Recenti Prog Med. 2021 Jan;112(1):10e-13e. doi: 10.1701/3525.35132.
Modern gene profiling techniques have allowed in recent years considerable progresses in the knowledge of molecular alterations in the context of non-small cell lung cancer (NSCLC). In some cases, these alterations have been recognized as having a pathogenic role and targeted therapies capable of inhibiting tumor proliferation by selective and specific blocking of the enzymatic activity of the related abnormal proteins have been developed. This has made it possible to improve the effectiveness of the treatments by minimizing toxicity. Today it is essential to apply Comprehensive Genomic Profiling methods also in clinical practice, in order to allow the best treatment available for each patient, possibly also in the context of clinical trials. Below we report the clinical history of a patient with advanced stage adenocarcinoma of the lung with molecular diagnosis of RET fusion, treated with pralsetinib with excellent clinical and radiological response and good tolerability. This clinical case emphasizes the importance of the broader molecular profiling in patients with advanced NSCLC (especially for non-squamous histology) from the diagnosis before starting first-line treatment.

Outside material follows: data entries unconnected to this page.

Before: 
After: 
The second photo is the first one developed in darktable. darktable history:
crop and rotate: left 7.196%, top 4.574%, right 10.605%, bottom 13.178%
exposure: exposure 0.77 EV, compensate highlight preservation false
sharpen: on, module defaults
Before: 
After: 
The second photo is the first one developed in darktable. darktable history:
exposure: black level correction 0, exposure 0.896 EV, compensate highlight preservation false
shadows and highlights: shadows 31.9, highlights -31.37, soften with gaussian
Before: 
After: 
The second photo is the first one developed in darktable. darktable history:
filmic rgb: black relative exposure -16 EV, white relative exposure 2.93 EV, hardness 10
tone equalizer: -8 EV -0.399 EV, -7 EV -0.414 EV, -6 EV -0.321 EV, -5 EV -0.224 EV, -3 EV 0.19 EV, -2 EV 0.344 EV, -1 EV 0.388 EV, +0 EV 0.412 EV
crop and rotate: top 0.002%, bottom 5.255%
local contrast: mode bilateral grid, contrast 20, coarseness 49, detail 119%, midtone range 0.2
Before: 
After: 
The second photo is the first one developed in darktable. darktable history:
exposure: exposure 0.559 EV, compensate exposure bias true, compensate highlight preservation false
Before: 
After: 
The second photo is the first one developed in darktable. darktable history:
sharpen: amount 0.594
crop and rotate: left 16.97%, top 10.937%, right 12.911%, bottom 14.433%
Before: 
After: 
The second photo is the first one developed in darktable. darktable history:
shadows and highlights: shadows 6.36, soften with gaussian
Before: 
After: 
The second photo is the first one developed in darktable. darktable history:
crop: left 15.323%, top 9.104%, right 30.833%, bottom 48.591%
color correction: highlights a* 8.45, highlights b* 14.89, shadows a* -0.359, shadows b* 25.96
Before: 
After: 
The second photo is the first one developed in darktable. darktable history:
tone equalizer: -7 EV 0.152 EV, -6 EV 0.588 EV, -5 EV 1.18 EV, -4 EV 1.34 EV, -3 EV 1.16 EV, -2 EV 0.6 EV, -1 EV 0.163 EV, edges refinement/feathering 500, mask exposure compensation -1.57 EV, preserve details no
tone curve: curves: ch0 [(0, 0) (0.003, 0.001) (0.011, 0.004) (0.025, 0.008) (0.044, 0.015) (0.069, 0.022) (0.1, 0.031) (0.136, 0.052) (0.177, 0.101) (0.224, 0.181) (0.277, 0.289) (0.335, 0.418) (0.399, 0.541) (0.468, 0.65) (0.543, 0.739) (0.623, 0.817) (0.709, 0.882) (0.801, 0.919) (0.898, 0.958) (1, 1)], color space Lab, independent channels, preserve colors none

近年来,现代基因谱分析技术在非小细胞肺癌(NSCLC)背景下的分子改变知识方面取得了相当大的进展。在某些情况下,这些改变已被认为具有致病作用,并且已经开发出能够通过选择性和特异性阻断相关异常蛋白的酶活性来抑制肿瘤增殖的靶向疗法。这使得通过最小化毒性来提高治疗效果成为可能。如今,在临床实践中应用综合基因组谱分析方法至关重要,以便为每位患者提供最佳可用治疗,甚至可能在临床试验背景下也是如此。以下我们报告一例晚期肺腺癌患者的临床病史,该患者经分子诊断为RET融合,接受普拉替尼治疗后获得了出色的临床和放射学反应以及良好的耐受性。该临床病例强调了在晚期NSCLC患者(尤其是非鳞状组织学患者)从一线治疗开始前的诊断中进行更广泛分子谱分析的重要性。